Sunday, January 13, 2008

The Celestine Prophecy by James Redfield (#2, Nonfiction)

This book came highly recommended by my other roommate, Shawn. She read this book during one of her darkest transitional times and she said it helped her realize a lot of things--mainly about what types of people work for her as friends and what types don't. The Celestine Prophecy is all about energy--how everything on this earth carries its own energy, including people. I found this concept interesting, especially the part that talked about how humans get energy.

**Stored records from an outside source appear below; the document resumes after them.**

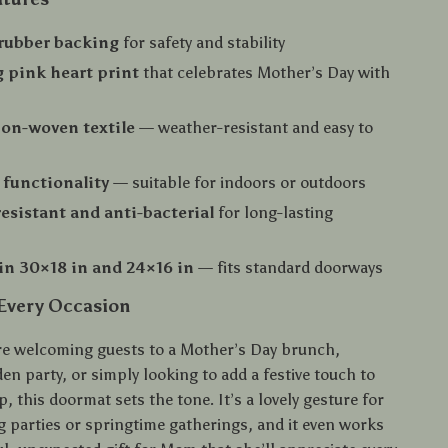
 rubber backing
for safety and stability
 pink heart print
that celebrates Mother’s Day with
on-woven textile
— weather-resistant and easy to
 functionality
— suitable for indoors or outdoors
esistant and anti-bacterial
for long-lasting
 in 30×18 in and 24×16 in
— fits standard doorways
 Every Occasion
e welcoming guests to a Mother’s Day brunch,
en party, or simply looking to add a festive touch to
p, this doormat sets the tone. It’s a lovely gesture for
parties or springtime gatherings, and it even works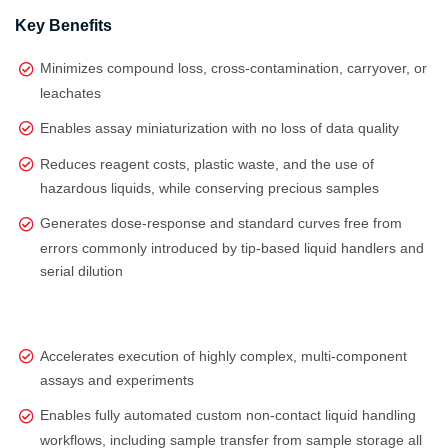
Key Benefits
Minimizes compound loss, cross-contamination, carryover, or
leachates
Enables assay miniaturization with no loss of data quality
Reduces reagent costs, plastic waste, and the use of
hazardous liquids, while conserving precious samples
Generates dose‑response and standard curves free from
errors commonly introduced by tip‑based liquid handlers and
serial dilution
Accelerates execution of highly complex, multi‑component
assays and experiments
Enables fully automated custom non-contact liquid handling
workflows, including sample transfer from sample storage all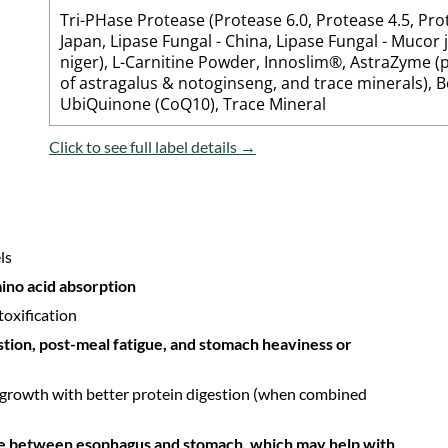
Tri-PHase Protease (Protease 6.0, Protease 4.5, Prot
Japan, Lipase Fungal - China, Lipase Fungal - Mucor 
niger), L-Carnitine Powder, Innoslim®, AstraZyme (
of astragalus & notoginseng, and trace minerals), 
UbiQuinone (CoQ10), Trace Mineral
Click to see full label details →
ls
ino acid absorption
toxification
estion, post-meal fatigue, and stomach heaviness or
 growth with better protein digestion (when combined
ve between esophagus and stomach, which may help with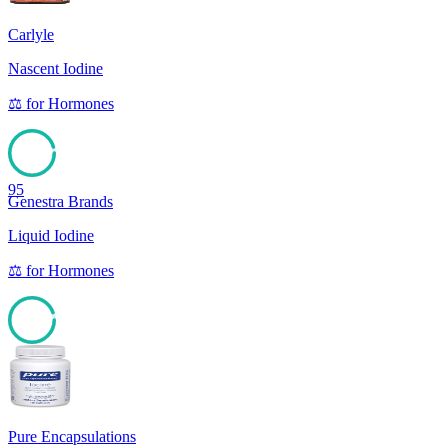
Carlyle
Nascent Iodine
⚖️
for
Hormones
95
Genestra Brands
Liquid Iodine
⚖️
for
Hormones
94
Pure Encapsulations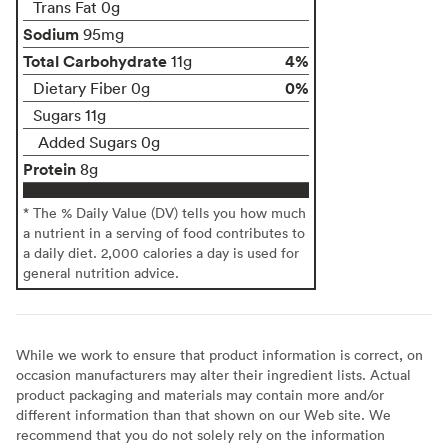
Trans Fat 0g
Sodium
95mg
Total Carbohydrate
4%
11g
0%
Dietary Fiber 0g
Sugars 11g
Added Sugars 0g
Protein
8g
* The % Daily Value (DV) tells you how much
a nutrient in a serving of food contributes to
a daily diet. 2,000 calories a day is used for
general nutrition advice.
While we work to ensure that product information is correct, on
occasion manufacturers may alter their ingredient lists. Actual
product packaging and materials may contain more and/or
different information than that shown on our Web site. We
recommend that you do not solely rely on the information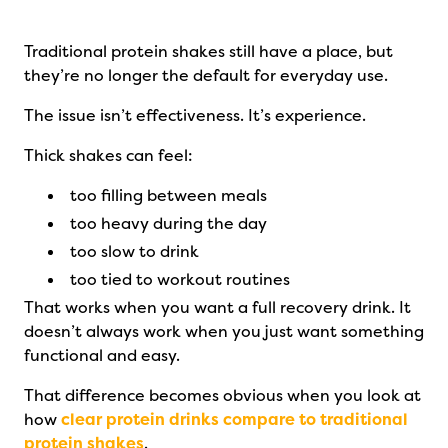
Traditional protein shakes still have a place, but
they’re no longer the default for everyday use.
The issue isn’t effectiveness. It’s experience.
Thick shakes can feel:
too filling between meals
too heavy during the day
too slow to drink
too tied to workout routines
That works when you want a full recovery drink. It
doesn’t always work when you just want something
functional and easy.
That difference becomes obvious when you look at
how
clear protein drinks compare to traditional
protein shakes
.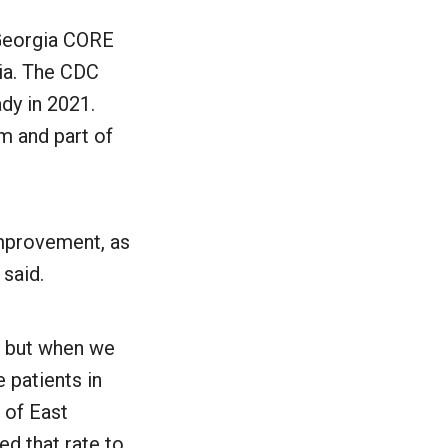
 Georgia CORE
gia. The CDC
dy in 2021.
m and part of
improvement, as
said.
%, but when we
 patients in
 of East
ed that rate to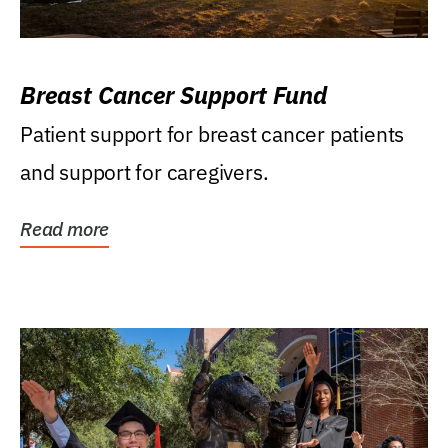
Breast Cancer Support Fund
Patient support for breast cancer patients
and support for caregivers.
Read more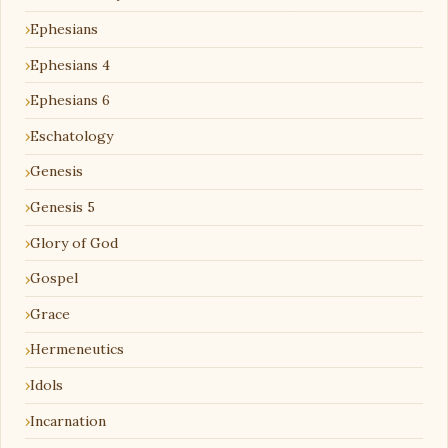
Ephesians
Ephesians 4
Ephesians 6
Eschatology
Genesis
Genesis 5
Glory of God
Gospel
Grace
Hermeneutics
Idols
Incarnation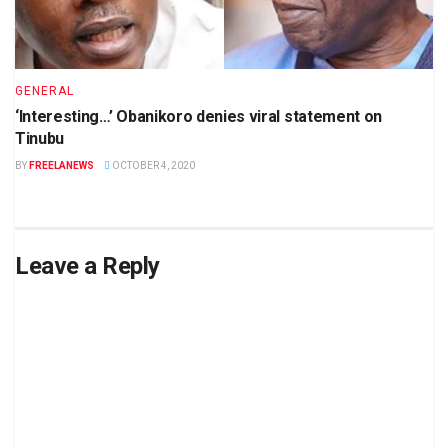
GENERAL
‘Interesting…’ Obanikoro denies viral statement on
Tinubu
BY
FREELANEWS
OCTOBER 4, 2020
Leave a Reply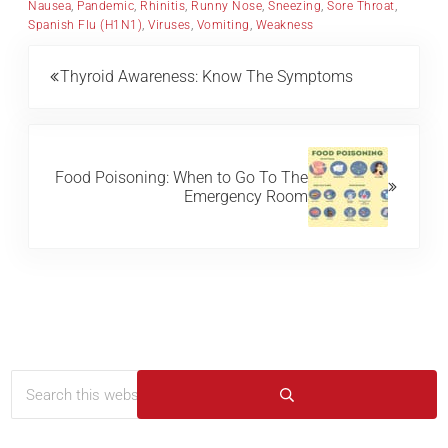
Nausea
,
Pandemic
,
Rhinitis
,
Runny Nose
,
Sneezing
,
Sore Throat
,
Spanish Flu (H1N1)
,
Viruses
,
Vomiting
,
Weakness
Previous Post:
Thyroid Awareness: Know The Symptoms
Next Post:
Food Poisoning: When to Go To The
Emergency Room
Search this website
Sidebar
Submit search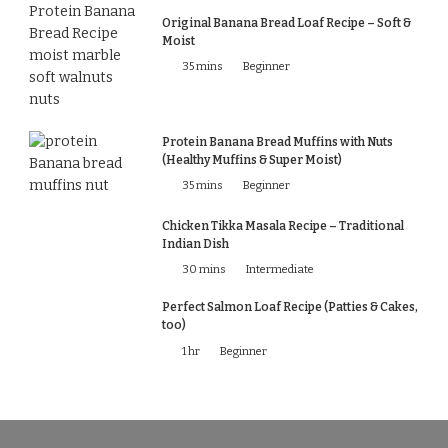
Original Banana Bread Loaf Recipe – Soft &
Moist
35 mins
Beginner
Protein Banana Bread Muffins with Nuts
(Healthy Muffins & Super Moist)
35 mins
Beginner
Chicken Tikka Masala Recipe – Traditional
Indian Dish
30 mins
Intermediate
Perfect Salmon Loaf Recipe (Patties & Cakes,
too)
1 hr
Beginner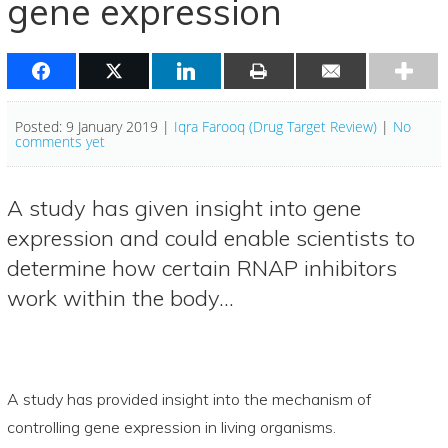
gene expression
Posted: 9 January 2019 |
Iqra Farooq (Drug Target Review)
|
No
comments yet
A study has given insight into gene
expression and could enable scientists to
determine how certain RNAP inhibitors
work within the body…
A study has provided insight into the mechanism of
controlling gene expression in living organisms.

Redfield talks about four types of control dramas that develop from your relationships with your family when you are a child. There is the interrogator, the aloof, the intimidator, and the poor me. I am a poor me. I come from an entire family of poor mes. We are the masters of using guilt to steal energy from others, to make them do what we want, to make them feel bad that they aren't going out of their way to do everything they can for us. Now that I know this--that I am this way--I must stop the cycle! I don't want to always repeat this way of getting energy. And yes, I know all this talk of energy sounds sort of hokie, but there is something behind it. Everyone has had interactions with people where you come away from a conversation feeling depleted and drained--probably because that person took your energy. And vice versa--there are those people out there who pump you up, who inflate you and make you feel like you are on top of the world. These are the people who give you energy. If only we could always surround ourselves with people who feed our energy instead of take it away.

Some of the other insights are a bit strange and far fetched, but for the most part, as with any self-help type book, you the reader must decide what to take and what to leave. I'm going to learn how to supply my own energy instead of relying on other people.